GermaNet "GermaNet relates German nouns, verbs, and adjectives semantically by grouping words belonging to the same concept and by defining semantic relations between concepts. It has much in common with the English WordNet and might be viewed as an on-line thesaurus defining an explicit ontology."
Multext "A series of projects whose goals are to develop standards and specifications for the encoding and processing of linguistic corpora". They make available a very complete annotated lexicon for German. Most valuable to us: A list of 23,000 German nouns, fully classified by declension. The project data are no longer hosted at the MULTEXT site, but can be downloaded here.

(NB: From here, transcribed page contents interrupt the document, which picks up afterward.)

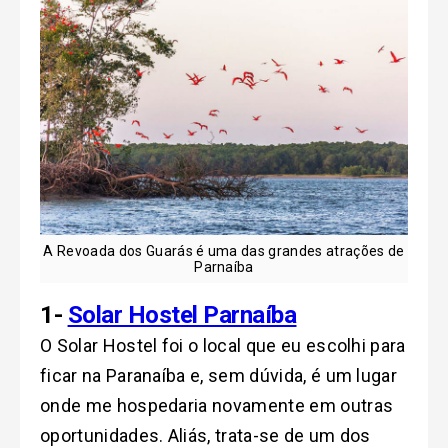
A Revoada dos Guarás é uma das grandes atrações de
Parnaíba
1-
Solar Hostel Parnaíba
O Solar Hostel foi o local que eu escolhi para
ficar na Paranaíba e, sem dúvida, é um lugar
onde me hospedaria novamente em outras
oportunidades. Aliás, trata-se de um dos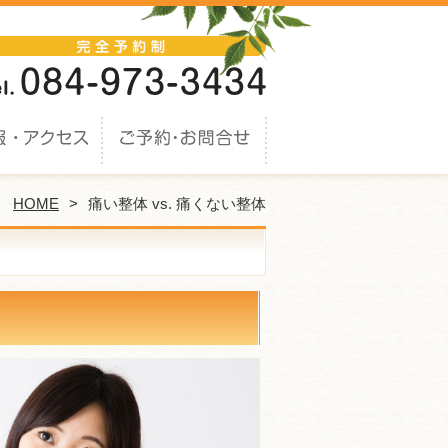
HOME
痛い整体 vs. 痛くない整体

FBI-HH-B-243/02: Automatic Recognition and Morphological Classification of Unknown German Nouns (Preslav Nakov, Galia Angelova, Walther von Hahn). This report contains a list of about 2000 patterns for guessing the declension class of German nouns.
GEONet Names Server The National Imagery and Mapping Agency publishes data about every conceivable geographic feature on Earth, listing about 5,900,000 geographic names. This is the ultimate online source of place names.
Still missing: a good comprehensive source of first and last names.